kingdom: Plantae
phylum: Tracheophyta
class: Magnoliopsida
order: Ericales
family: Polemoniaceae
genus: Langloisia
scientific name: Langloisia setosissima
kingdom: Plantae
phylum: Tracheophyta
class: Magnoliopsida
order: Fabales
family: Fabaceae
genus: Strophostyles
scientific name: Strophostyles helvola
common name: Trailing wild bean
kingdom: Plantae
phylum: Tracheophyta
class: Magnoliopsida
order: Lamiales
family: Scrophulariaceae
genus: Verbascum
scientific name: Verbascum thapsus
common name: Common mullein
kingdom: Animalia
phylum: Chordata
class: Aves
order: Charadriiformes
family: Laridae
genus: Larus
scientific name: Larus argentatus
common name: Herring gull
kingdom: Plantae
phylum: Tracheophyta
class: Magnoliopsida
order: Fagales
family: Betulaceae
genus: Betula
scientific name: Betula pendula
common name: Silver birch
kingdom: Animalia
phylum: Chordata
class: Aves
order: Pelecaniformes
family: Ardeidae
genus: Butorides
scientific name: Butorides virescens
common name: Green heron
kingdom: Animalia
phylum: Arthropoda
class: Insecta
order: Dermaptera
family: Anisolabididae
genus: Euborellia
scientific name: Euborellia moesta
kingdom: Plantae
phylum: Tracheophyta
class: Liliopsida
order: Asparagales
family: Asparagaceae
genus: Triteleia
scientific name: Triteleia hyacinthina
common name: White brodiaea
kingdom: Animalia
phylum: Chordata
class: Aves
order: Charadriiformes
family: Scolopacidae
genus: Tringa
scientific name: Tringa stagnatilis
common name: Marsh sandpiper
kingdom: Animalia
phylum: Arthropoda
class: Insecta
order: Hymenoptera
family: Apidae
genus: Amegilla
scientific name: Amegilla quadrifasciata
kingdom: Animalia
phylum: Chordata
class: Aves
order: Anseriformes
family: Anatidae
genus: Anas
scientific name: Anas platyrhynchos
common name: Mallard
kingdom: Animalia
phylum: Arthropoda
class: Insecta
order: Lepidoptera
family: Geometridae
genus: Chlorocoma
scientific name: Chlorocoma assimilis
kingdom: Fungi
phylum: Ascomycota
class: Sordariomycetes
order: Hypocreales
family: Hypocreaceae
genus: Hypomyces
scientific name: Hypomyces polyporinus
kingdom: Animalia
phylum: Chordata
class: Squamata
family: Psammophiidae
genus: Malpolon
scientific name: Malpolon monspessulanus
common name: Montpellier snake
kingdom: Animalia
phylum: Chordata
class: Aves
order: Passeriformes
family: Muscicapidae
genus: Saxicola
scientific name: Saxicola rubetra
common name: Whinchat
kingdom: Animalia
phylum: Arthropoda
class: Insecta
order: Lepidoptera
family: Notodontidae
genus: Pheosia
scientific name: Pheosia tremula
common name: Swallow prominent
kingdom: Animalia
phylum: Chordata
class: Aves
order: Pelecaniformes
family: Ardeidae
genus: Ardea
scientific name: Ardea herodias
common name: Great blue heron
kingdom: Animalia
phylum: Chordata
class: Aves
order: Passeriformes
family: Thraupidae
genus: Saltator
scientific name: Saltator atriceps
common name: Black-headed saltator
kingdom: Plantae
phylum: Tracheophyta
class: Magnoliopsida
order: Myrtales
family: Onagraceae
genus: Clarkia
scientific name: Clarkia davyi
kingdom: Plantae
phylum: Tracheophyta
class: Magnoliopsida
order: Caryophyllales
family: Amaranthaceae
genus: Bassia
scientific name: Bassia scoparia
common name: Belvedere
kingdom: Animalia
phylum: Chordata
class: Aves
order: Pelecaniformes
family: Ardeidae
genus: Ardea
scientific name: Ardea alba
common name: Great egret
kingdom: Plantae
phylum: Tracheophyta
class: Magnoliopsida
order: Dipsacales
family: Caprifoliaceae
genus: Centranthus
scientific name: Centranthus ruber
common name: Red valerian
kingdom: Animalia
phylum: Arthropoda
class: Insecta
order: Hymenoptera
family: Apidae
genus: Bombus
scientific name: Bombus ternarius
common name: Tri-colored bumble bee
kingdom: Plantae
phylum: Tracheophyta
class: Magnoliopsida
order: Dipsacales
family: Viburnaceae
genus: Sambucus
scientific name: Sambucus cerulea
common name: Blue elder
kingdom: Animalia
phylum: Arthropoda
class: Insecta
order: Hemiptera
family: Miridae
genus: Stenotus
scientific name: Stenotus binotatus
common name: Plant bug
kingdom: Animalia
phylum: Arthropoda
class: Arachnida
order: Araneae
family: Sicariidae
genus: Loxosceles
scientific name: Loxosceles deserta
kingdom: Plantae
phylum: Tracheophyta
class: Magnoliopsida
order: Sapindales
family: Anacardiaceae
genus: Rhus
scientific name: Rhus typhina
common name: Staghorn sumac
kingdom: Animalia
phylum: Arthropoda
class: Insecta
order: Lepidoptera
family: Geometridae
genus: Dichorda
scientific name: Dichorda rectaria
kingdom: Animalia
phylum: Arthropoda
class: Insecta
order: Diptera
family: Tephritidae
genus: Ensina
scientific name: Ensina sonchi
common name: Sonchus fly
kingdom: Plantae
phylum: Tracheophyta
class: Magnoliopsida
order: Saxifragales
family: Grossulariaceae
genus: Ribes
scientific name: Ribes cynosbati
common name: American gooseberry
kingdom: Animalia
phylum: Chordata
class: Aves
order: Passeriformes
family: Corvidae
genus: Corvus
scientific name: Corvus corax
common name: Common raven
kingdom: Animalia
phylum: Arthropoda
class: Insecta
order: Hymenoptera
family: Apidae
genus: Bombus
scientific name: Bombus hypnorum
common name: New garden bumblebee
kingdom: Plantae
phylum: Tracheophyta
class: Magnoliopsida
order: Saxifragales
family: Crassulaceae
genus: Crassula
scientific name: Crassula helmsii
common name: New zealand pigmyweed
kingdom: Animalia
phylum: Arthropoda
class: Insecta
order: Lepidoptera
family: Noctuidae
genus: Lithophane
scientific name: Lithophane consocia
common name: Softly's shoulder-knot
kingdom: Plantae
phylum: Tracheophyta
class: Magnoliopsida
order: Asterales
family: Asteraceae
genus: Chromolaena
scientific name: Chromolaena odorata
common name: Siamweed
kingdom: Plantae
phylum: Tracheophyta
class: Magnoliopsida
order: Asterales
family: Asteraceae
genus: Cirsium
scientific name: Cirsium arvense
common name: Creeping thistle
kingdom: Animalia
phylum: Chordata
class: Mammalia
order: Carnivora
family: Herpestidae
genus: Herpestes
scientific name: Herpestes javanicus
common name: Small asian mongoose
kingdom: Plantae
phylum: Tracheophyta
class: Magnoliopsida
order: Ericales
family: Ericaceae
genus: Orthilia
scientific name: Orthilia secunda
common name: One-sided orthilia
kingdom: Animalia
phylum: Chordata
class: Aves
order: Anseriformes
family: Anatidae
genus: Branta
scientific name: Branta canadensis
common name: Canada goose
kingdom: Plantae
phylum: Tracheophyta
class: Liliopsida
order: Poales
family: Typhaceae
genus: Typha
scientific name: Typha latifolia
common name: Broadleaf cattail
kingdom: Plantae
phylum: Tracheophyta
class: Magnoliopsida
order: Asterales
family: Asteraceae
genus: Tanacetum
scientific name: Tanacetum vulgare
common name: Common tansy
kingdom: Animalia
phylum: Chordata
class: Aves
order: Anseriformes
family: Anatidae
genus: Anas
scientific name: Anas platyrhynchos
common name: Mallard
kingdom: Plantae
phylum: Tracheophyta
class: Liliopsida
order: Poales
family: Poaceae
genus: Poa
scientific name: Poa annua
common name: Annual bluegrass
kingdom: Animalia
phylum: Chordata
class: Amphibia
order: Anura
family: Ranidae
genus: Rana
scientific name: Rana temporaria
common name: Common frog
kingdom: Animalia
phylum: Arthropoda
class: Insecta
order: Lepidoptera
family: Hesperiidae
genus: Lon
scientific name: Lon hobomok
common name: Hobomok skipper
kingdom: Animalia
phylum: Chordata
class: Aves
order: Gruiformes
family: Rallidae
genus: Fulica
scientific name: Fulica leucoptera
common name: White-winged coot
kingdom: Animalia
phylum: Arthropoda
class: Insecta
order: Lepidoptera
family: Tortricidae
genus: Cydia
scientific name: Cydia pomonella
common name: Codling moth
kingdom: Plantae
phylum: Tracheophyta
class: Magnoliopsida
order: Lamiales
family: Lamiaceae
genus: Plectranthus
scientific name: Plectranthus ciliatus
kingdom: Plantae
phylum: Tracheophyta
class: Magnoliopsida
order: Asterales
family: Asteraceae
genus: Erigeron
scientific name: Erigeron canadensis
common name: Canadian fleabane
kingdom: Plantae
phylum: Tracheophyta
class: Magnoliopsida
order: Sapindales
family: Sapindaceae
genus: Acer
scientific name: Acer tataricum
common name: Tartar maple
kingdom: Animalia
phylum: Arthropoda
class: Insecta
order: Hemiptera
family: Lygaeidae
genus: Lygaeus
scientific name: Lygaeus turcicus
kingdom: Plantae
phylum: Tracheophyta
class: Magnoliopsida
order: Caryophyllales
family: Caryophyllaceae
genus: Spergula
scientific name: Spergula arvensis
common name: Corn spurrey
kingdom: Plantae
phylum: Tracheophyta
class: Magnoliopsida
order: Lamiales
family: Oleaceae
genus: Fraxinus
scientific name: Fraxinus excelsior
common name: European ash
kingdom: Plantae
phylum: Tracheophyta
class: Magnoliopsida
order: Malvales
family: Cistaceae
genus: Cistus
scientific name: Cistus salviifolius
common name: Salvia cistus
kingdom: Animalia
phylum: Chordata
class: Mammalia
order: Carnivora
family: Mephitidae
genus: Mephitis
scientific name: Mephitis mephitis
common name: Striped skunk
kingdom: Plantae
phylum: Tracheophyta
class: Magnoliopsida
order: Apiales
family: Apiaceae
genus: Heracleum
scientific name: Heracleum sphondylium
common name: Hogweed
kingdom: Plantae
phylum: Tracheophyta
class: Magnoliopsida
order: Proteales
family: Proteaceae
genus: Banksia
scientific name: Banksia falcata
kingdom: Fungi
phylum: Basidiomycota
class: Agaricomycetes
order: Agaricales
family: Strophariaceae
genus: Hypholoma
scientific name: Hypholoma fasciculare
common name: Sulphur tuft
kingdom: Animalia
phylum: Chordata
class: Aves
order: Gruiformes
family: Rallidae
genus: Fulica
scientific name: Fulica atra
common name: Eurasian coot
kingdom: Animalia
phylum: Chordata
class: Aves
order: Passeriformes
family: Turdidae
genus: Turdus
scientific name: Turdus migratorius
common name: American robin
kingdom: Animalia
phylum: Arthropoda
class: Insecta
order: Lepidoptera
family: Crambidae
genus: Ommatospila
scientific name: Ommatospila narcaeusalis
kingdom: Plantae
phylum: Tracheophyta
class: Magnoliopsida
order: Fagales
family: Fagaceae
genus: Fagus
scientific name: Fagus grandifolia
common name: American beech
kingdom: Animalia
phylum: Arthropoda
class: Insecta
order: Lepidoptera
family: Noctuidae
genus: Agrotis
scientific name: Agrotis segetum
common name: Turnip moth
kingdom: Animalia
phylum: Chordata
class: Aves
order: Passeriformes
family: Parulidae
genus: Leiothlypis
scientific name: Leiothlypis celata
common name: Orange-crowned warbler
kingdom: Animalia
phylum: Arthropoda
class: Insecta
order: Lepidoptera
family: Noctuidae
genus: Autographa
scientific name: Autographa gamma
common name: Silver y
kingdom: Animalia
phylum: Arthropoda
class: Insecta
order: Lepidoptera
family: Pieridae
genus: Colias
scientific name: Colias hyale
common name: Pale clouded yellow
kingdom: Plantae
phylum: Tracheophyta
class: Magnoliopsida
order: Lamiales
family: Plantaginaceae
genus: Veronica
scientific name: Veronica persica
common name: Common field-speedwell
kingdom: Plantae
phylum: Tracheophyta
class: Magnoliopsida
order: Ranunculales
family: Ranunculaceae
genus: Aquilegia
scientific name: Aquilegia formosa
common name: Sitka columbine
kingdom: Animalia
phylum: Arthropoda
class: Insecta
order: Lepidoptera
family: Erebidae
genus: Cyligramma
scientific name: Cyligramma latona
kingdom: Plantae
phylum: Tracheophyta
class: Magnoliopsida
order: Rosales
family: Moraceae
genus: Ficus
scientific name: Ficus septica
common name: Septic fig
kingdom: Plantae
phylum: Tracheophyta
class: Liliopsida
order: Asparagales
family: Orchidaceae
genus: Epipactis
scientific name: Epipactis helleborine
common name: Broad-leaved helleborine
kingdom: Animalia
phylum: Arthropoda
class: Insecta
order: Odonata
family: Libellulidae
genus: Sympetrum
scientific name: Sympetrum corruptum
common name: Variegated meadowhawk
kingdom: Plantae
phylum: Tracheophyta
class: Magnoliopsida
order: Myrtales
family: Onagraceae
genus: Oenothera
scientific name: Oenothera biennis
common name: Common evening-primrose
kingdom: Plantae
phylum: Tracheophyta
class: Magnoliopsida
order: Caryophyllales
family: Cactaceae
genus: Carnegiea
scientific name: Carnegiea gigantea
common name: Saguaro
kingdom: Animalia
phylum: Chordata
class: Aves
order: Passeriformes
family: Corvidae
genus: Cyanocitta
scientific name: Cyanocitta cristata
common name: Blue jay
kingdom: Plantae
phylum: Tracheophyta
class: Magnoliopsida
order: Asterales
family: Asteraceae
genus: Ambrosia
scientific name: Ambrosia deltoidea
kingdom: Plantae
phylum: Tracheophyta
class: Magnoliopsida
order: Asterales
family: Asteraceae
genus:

| Exercise |
Starting at the top of the listing above, reproduce each line verbatim and stop after the line that contains "genus: Triteleia".

| Written response |
kingdom: Plantae
phylum: Tracheophyta
class: Magnoliopsida
order: Ericales
family: Polemoniaceae
genus: Langloisia
scientific name: Langloisia setosissima
kingdom: Plantae
phylum: Tracheophyta
class: Magnoliopsida
order: Fabales
family: Fabaceae
genus: Strophostyles
scientific name: Strophostyles helvola
common name: Trailing wild bean
kingdom: Plantae
phylum: Tracheophyta
class: Magnoliopsida
order: Lamiales
family: Scrophulariaceae
genus: Verbascum
scientific name: Verbascum thapsus
common name: Common mullein
kingdom: Animalia
phylum: Chordata
class: Aves
order: Charadriiformes
family: Laridae
genus: Larus
scientific name: Larus argentatus
common name: Herring gull
kingdom: Plantae
phylum: Tracheophyta
class: Magnoliopsida
order: Fagales
family: Betulaceae
genus: Betula
scientific name: Betula pendula
common name: Silver birch
kingdom: Animalia
phylum: Chordata
class: Aves
order: Pelecaniformes
family: Ardeidae
genus: Butorides
scientific name: Butorides virescens
common name: Green heron
kingdom: Animalia
phylum: Arthropoda
class: Insecta
order: Dermaptera
family: Anisolabididae
genus: Euborellia
scientific name: Euborellia moesta
kingdom: Plantae
phylum: Tracheophyta
class: Liliopsida
order: Asparagales
family: Asparagaceae
genus: Triteleia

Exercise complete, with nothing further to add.